Cuba Gooding Jr. plays Darren, who goes home to a small Southern town for the first time in many years after his aunt’s death. She leaves him $150,000, provided that he can get her beloved church choir to win a competition.

Darren has spent his life staying far away from the place where his mother was thrown out of the church for singing music that wasn’t considered appropriate. Although he is still bitter and angry, he is also insecure, so unsure of himself that he fabricates a background he thinks makes him more acceptable. He is so eager to be successful that he does not hesitate to come up with a proposed ad campaign that would exploit small-town blacks in order to sell more malt liquor.

But his lies about his qualifications are exposed and he is fired. He owes a great deal of money. That $150,000 is one temptation he cannot resist, especially when he sees a singer named Lilly (Beyonce Knowles of Destiny’s Child) who could not just win the competition but make some of his other dreams come true as well.

There is nothing particularly fresh or distinctive about what happens next. Beyonce Knowles cannot act, but she has a nice presence and a beautiful smile. Cuba Gooding, Jr. can act, but based on the evidence of this movie and several before it, he is chosing not to for the time being. There is some very broad attempted humor, as when they have to bring in a high-voiced convict in chains to sing in the choir.

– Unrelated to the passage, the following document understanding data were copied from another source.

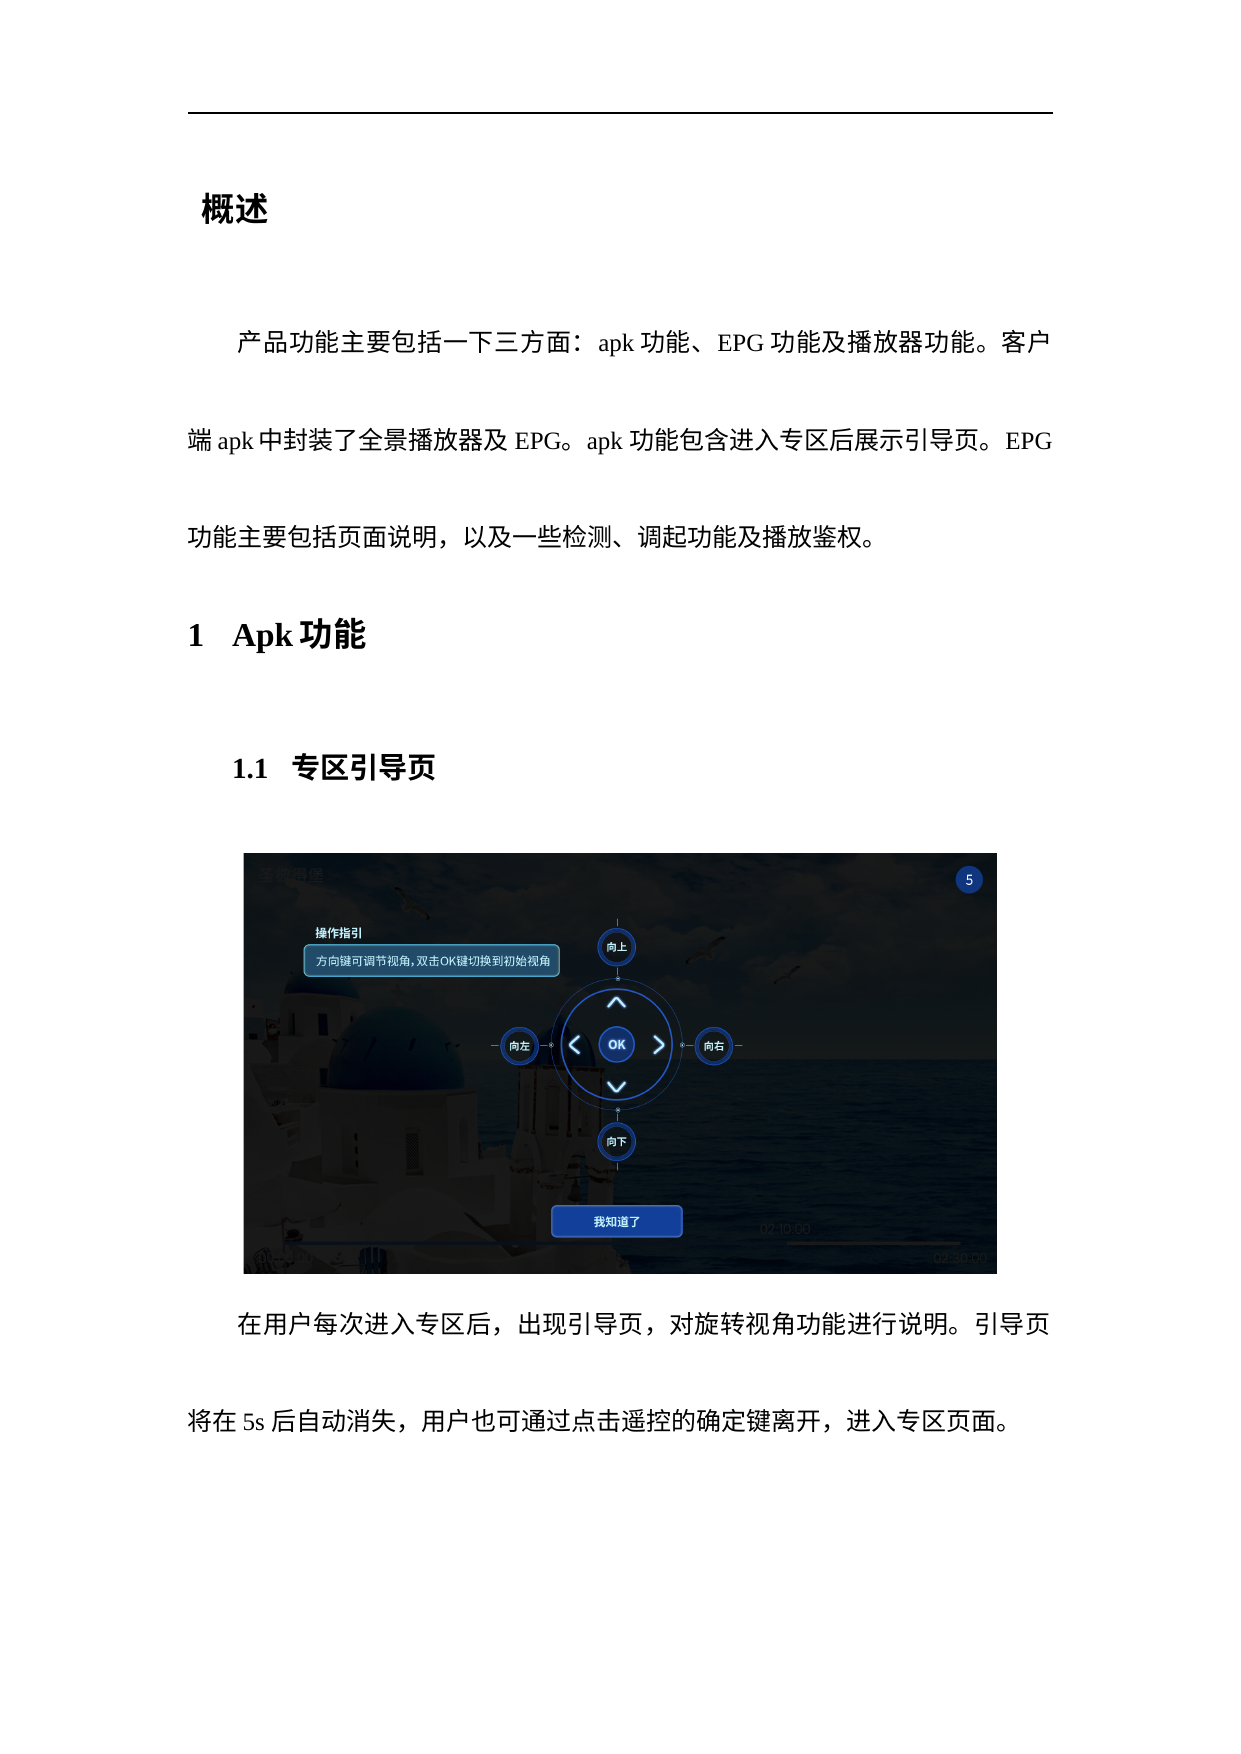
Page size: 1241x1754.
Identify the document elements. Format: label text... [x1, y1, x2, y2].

subtitle 专区引导页 [232, 733, 1053, 798]
text 在用户每次进入专区后，出现引导页，对旋转视角功能进行说明。引导页将在5s 后自动消失，用户也可通过点击遥控的确定键离开，进入专区页面。 [187, 1290, 1053, 1452]
picture [243, 853, 997, 1274]
subtitle Apk功能 [187, 599, 1053, 664]
text 产品功能主要包括一下三方面：apk功能、EPG功能及播放器功能。客户端apk中封装了全景播放器及EPG。apk 功能包含进入专区后展示引导页。EPG功能主要包括页面说明，以及一些检测、调起功能及播放鉴权。 [187, 308, 1053, 568]
subtitle 概述 [202, 174, 1053, 239]
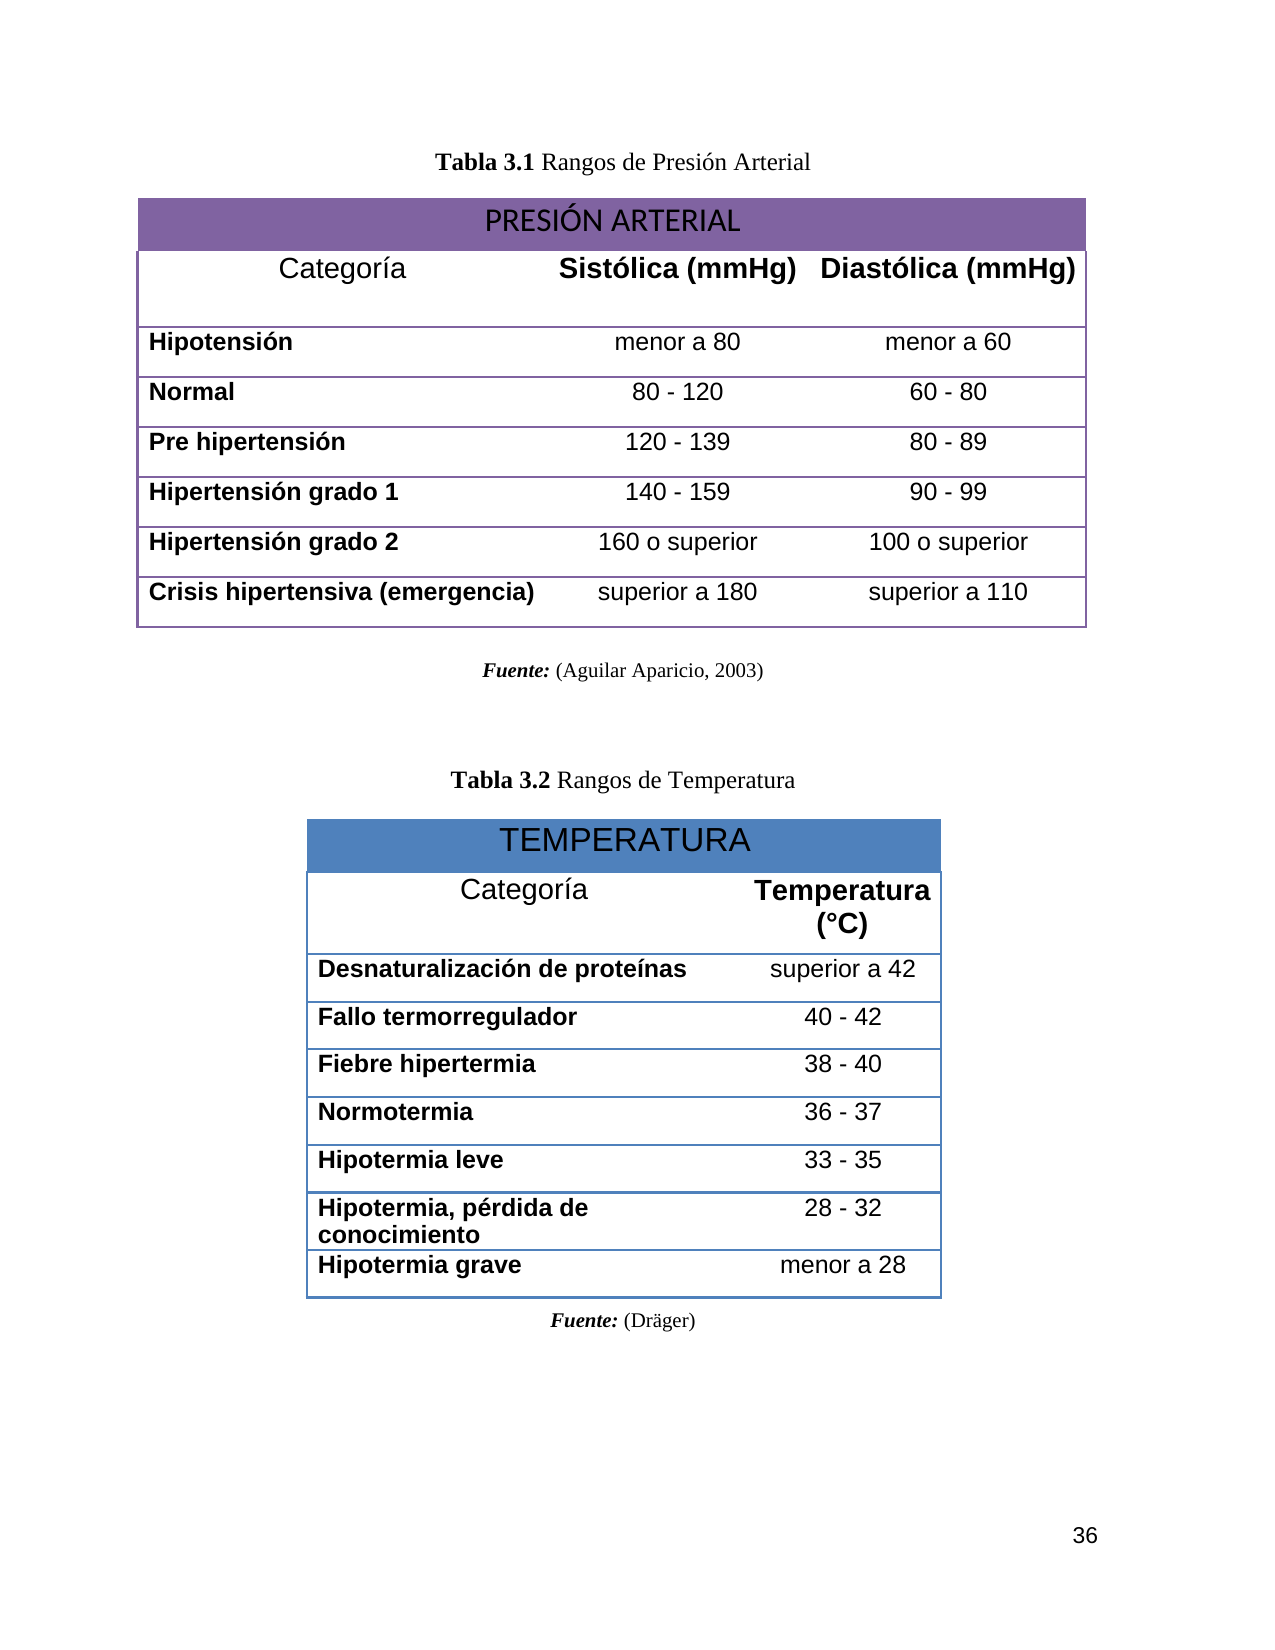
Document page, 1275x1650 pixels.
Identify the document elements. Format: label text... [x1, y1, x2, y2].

table_cell 36 - 37 [720, 1098, 940, 1143]
table_cell Normal [139, 378, 546, 426]
table_cell Hipertensión grado 1 [139, 478, 546, 526]
table_cell Fiebre hipertermia [308, 1050, 720, 1096]
table_cell Categoría [139, 251, 546, 326]
table_cell Temperatura (°C) [720, 873, 940, 953]
text Tabla 3.2 Rangos de Temperatura [204, 765, 1042, 794]
table_cell menor a 60 [807, 328, 1085, 376]
text Fuente: (Aguilar Aparicio, 2003) [204, 658, 1041, 682]
table_cell Hipotermia, pérdida de conocimiento [308, 1194, 720, 1249]
table_cell Sistólica (mmHg) [546, 251, 807, 326]
table_cell Hipotensión [139, 328, 546, 376]
table_cell Diastólica (mmHg) [807, 251, 1085, 326]
table_cell Hipertensión grado 2 [139, 528, 546, 576]
table_cell Crisis hipertensiva (emergencia) [139, 578, 546, 626]
table_cell menor a 80 [546, 328, 807, 376]
text Fuente: (Dräger) [204, 1307, 1041, 1332]
table_cell 28 - 32 [720, 1194, 940, 1249]
table_header PRESIÓN ARTERIAL [138, 198, 1086, 251]
table_cell superior a 42 [720, 955, 940, 1001]
table_cell superior a 110 [807, 578, 1085, 626]
table_cell Desnaturalización de proteínas [308, 955, 720, 1001]
table_cell 38 - 40 [720, 1050, 940, 1096]
table_cell 120 - 139 [546, 428, 807, 476]
table_cell 90 - 99 [807, 478, 1085, 526]
table_cell 40 - 42 [720, 1003, 940, 1048]
table_header TEMPERATURA [307, 819, 941, 871]
table_cell 60 - 80 [807, 378, 1085, 426]
table_cell superior a 180 [546, 578, 807, 626]
table_cell menor a 28 [720, 1251, 940, 1296]
table_cell Pre hipertensión [139, 428, 546, 476]
text Tabla 3.1 Rangos de Presión Arterial [204, 147, 1042, 176]
table_cell 33 - 35 [720, 1146, 940, 1191]
table_cell 160 o superior [546, 528, 807, 576]
table_cell 100 o superior [807, 528, 1085, 576]
table_cell Hipotermia leve [308, 1146, 720, 1191]
table_cell 140 - 159 [546, 478, 807, 526]
table_cell Normotermia [308, 1098, 720, 1143]
table_cell Fallo termorregulador [308, 1003, 720, 1048]
table_cell 80 - 89 [807, 428, 1085, 476]
table_cell Hipotermia grave [308, 1251, 720, 1296]
table_cell Categoría [308, 873, 720, 953]
table_cell 80 - 120 [546, 378, 807, 426]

But that music is just plain glorious, especially when Knowles, the O Jays, Melba Moore, Faith Evans, and real-life gospel star Shirley Caesar raise up their voices.

Parents should know that one character is an unwed mother who is shunned by the church. There are some sexual references, including a man who brags about his conquests and asks children if they know he is their daddy and a crude reference to Mary Magdalene. One of the church leaders is exposed as a hypocrite who lied about her husband leaving her. Darren smokes expensive cigars and several characters drink, one to excess in a manner that is intended to be humorous.

Families who see this movie should talk about whether the church should have refused to include Darren’s mother and Lilly. What do you think of the admonition to “beware of brief delight and lasting shame?” What is the best way to help people who have made mistakes? Do you agree that gospel music gives people comfort? Is that its purpose?

Families who enjoy this movie will also enjoy Sister Act.